Problem to solve =>
Search the entries for the word "size" and pull out each line that has it.

Data extract =>
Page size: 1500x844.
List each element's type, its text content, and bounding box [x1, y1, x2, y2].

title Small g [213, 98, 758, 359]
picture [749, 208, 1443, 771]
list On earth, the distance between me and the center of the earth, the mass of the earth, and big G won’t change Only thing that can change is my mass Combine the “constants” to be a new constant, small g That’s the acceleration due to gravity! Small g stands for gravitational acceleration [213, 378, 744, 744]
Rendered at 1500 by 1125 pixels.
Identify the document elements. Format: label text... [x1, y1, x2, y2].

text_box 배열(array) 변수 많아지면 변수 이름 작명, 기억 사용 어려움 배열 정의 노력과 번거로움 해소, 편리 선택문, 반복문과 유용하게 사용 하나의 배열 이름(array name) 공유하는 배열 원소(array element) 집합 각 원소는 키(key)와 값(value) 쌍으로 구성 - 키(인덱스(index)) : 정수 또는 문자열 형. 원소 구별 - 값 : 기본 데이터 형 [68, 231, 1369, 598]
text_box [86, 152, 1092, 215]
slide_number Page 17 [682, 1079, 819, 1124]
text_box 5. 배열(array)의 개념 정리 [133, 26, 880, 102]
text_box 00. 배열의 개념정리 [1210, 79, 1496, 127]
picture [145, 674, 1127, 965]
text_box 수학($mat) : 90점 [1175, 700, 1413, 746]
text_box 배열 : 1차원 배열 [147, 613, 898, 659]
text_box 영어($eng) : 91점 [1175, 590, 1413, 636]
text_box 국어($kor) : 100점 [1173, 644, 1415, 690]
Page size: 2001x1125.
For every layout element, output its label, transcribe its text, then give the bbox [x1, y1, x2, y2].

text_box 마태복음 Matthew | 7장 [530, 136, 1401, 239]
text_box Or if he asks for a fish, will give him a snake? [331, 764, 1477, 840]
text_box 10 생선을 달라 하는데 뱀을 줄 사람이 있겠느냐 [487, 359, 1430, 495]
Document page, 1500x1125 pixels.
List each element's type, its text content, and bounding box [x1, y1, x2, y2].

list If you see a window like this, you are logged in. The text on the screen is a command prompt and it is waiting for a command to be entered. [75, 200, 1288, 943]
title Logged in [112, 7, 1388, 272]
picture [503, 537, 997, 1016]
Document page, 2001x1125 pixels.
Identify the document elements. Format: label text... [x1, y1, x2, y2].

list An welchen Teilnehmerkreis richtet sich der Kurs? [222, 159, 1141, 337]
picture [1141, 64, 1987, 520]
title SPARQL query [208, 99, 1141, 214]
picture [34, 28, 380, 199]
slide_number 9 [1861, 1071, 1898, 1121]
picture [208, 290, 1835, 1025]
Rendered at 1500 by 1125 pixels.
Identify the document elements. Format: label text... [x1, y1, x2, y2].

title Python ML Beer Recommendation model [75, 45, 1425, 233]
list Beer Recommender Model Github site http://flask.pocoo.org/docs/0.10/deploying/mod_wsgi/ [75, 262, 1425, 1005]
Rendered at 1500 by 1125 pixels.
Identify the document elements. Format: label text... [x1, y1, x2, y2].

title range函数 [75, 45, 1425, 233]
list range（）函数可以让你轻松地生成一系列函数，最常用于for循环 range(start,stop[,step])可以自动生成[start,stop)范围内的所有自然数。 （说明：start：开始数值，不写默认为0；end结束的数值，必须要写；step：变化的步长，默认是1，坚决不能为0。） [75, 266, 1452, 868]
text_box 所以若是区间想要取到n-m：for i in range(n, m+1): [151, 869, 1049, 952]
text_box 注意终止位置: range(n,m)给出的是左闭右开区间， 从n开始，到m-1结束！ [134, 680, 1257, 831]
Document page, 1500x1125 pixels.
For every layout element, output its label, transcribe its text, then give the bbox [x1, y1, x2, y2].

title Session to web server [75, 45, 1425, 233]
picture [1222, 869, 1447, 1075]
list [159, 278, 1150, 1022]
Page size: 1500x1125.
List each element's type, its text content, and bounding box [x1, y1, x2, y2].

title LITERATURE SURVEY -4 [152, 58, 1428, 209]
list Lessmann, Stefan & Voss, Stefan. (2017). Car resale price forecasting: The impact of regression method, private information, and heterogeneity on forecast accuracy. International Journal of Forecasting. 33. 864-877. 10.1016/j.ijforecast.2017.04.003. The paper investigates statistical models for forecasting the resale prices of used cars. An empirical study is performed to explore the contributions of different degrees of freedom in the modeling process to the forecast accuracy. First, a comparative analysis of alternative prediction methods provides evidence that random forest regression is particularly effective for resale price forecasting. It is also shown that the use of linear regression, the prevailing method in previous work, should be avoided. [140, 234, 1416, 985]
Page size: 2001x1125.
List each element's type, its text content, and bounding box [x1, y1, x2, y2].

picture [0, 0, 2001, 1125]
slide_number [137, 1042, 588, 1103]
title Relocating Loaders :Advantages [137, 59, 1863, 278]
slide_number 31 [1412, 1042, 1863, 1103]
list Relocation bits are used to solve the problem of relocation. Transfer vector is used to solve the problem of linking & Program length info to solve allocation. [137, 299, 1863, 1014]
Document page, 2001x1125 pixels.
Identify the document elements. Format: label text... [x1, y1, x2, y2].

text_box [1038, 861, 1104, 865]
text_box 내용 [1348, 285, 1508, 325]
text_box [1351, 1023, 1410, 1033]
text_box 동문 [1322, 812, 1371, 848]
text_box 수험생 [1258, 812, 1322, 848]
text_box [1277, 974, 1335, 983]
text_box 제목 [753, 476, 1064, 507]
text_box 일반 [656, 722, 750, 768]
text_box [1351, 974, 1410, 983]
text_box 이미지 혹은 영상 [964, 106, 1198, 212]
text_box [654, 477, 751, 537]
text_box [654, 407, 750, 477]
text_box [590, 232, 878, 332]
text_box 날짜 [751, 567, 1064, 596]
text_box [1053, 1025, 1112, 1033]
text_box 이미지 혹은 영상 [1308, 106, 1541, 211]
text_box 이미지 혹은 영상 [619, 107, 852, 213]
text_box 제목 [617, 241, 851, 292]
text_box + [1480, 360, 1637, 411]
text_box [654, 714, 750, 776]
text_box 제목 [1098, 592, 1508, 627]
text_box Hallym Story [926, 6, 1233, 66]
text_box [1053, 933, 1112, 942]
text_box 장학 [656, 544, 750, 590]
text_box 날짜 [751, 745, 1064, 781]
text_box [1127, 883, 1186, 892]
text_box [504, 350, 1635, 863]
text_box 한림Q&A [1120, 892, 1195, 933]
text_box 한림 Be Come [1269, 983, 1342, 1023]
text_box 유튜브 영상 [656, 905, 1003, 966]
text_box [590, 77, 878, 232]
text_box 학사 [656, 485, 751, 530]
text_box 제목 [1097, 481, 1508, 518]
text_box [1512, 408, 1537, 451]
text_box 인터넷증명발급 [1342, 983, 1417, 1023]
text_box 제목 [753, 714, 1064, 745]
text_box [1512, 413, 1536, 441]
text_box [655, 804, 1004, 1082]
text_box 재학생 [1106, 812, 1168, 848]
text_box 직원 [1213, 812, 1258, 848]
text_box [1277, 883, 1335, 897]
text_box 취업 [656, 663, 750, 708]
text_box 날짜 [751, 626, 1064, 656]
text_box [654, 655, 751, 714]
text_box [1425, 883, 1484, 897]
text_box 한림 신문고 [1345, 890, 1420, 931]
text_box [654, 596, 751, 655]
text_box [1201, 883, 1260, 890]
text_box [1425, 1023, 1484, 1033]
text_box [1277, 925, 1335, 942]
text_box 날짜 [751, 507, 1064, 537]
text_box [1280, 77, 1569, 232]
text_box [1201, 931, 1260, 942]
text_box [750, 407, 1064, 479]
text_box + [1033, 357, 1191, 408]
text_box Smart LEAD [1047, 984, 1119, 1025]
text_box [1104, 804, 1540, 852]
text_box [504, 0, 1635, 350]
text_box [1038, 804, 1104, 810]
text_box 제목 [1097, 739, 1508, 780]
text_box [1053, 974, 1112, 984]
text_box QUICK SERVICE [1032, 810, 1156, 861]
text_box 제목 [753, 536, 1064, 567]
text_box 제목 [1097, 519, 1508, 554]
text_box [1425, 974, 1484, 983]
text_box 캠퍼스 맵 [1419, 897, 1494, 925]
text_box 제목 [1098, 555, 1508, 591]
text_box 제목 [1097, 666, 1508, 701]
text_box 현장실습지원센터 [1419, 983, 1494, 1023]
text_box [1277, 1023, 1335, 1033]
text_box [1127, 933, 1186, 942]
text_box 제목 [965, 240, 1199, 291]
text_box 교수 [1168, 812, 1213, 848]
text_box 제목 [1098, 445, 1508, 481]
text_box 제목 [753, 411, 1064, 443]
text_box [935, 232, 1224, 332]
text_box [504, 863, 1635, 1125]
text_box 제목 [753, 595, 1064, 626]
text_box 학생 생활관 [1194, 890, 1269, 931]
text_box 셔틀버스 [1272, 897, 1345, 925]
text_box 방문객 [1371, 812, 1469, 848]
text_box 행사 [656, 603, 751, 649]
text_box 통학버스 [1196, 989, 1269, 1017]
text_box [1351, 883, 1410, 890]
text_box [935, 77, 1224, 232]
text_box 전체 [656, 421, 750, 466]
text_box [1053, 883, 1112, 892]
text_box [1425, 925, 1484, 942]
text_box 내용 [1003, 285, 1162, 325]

Exercise response =>
Page size: 1500x844.
Page size: 2001x1125.
Page size: 1500x1125.
Page size: 2001x1125.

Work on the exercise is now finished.